■ **Provided records**
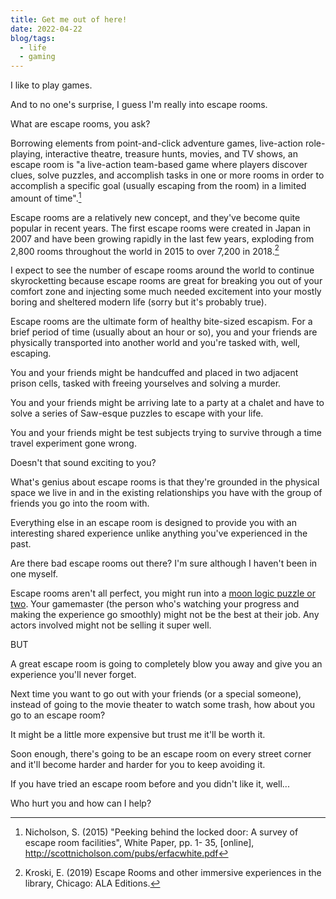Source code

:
 ```yaml
---
title: Get me out of here!
date: 2022-04-22
blog/tags:
  - life
  - gaming
---
```


I like to play games.

And to no one's surprise, I guess I'm really into escape rooms.

What are escape rooms, you ask?

Borrowing elements from point-and-click adventure games, live-action role-playing, interactive theatre, treasure hunts, movies, and TV shows, an escape room is "a live-action team-based game where players discover clues, solve puzzles, and accomplish tasks in one or more rooms in order to accomplish a specific goal (usually escaping from the room) in a limited amount of time".[^1]

Escape rooms are a relatively new concept, and they've become quite popular in recent years. The first escape rooms were created in Japan in 2007 and have been growing rapidly in the last few years, exploding from 2,800 rooms throughout the world in 2015 to over 7,200 in 2018.[^2]

I expect to see the number of escape rooms around the world to continue skyrocketting because escape rooms are great for breaking you out of your comfort zone and injecting some much needed excitement into your mostly boring and sheltered modern life (sorry but it's probably true).

Escape rooms are the ultimate form of healthy bite-sized escapism. For a brief period of time (usually about an hour or so), you and your friends are physically transported into another world and you're tasked with, well, escaping.

You and your friends might be handcuffed and placed in two adjacent prison cells, tasked with freeing yourselves and solving a murder.

You and your friends might be arriving late to a party at a chalet and have to solve a series of Saw-esque puzzles to escape with your life.

You and your friends might be test subjects trying to survive through a time travel experiment gone wrong.

Doesn't that sound exciting to you?

What's genius about escape rooms is that they're grounded in the physical space we live in and in the existing relationships you have with the group of friends you go into the room with.

Everything else in an escape room is designed to provide you with an interesting shared experience unlike anything you've experienced in the past.

Are there bad escape rooms out there? I'm sure although I haven't been in one myself.

Escape rooms aren't all perfect, you might run into a [moon logic puzzle or two](https://tvtropes.org/pmwiki/pmwiki.php/Main/MoonLogicPuzzle). Your gamemaster (the person who's watching your progress and making the experience go smoothly) might not be the best at their job. Any actors involved might not be selling it super well.

BUT

A great escape room is going to completely blow you away and give you an experience you'll never forget.

Next time you want to go out with your friends (or a special someone), instead of going to the movie theater to watch some trash, how about you go to an escape room?

It might be a little more expensive but trust me it'll be worth it.

Soon enough, there's going to be an escape room on every street corner and it'll become harder and harder for you to keep avoiding it.

If you have tried an escape room before and you didn't like it, well...

Who hurt you and how can I help?

[^1]: Nicholson, S. (2015) "Peeking behind the locked door: A survey of escape room facilities", White Paper, pp. 1- 35, [online], http://scottnicholson.com/pubs/erfacwhite.pdf
[^2]: Kroski, E. (2019) Escape Rooms and other immersive experiences in the library, Chicago: ALA Editions.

■ **Activity**
Give back the material above exactly, with each picture removed.

■ **Solved exercise**
Source code

:
 ```yaml
---
title: Get me out of here!
date: 2022-04-22
blog/tags:
  - life
  - gaming
---
```


I like to play games.

And to no one's surprise, I guess I'm really into escape rooms.

What are escape rooms, you ask?

Borrowing elements from point-and-click adventure games, live-action role-playing, interactive theatre, treasure hunts, movies, and TV shows, an escape room is "a live-action team-based game where players discover clues, solve puzzles, and accomplish tasks in one or more rooms in order to accomplish a specific goal (usually escaping from the room) in a limited amount of time".[^1]

Escape rooms are a relatively new concept, and they've become quite popular in recent years. The first escape rooms were created in Japan in 2007 and have been growing rapidly in the last few years, exploding from 2,800 rooms throughout the world in 2015 to over 7,200 in 2018.[^2]

I expect to see the number of escape rooms around the world to continue skyrocketting because escape rooms are great for breaking you out of your comfort zone and injecting some much needed excitement into your mostly boring and sheltered modern life (sorry but it's probably true).

Escape rooms are the ultimate form of healthy bite-sized escapism. For a brief period of time (usually about an hour or so), you and your friends are physically transported into another world and you're tasked with, well, escaping.

You and your friends might be handcuffed and placed in two adjacent prison cells, tasked with freeing yourselves and solving a murder.

You and your friends might be arriving late to a party at a chalet and have to solve a series of Saw-esque puzzles to escape with your life.

You and your friends might be test subjects trying to survive through a time travel experiment gone wrong.

Doesn't that sound exciting to you?

What's genius about escape rooms is that they're grounded in the physical space we live in and in the existing relationships you have with the group of friends you go into the room with.

Everything else in an escape room is designed to provide you with an interesting shared experience unlike anything you've experienced in the past.

Are there bad escape rooms out there? I'm sure although I haven't been in one myself.

Escape rooms aren't all perfect, you might run into a [moon logic puzzle or two](https://tvtropes.org/pmwiki/pmwiki.php/Main/MoonLogicPuzzle). Your gamemaster (the person who's watching your progress and making the experience go smoothly) might not be the best at their job. Any actors involved might not be selling it super well.

BUT

A great escape room is going to completely blow you away and give you an experience you'll never forget.

Next time you want to go out with your friends (or a special someone), instead of going to the movie theater to watch some trash, how about you go to an escape room?

It might be a little more expensive but trust me it'll be worth it.

Soon enough, there's going to be an escape room on every street corner and it'll become harder and harder for you to keep avoiding it.

If you have tried an escape room before and you didn't like it, well...

Who hurt you and how can I help?

[^1]: Nicholson, S. (2015) "Peeking behind the locked door: A survey of escape room facilities", White Paper, pp. 1- 35, [online], http://scottnicholson.com/pubs/erfacwhite.pdf
[^2]: Kroski, E. (2019) Escape Rooms and other immersive experiences in the library, Chicago: ALA Editions.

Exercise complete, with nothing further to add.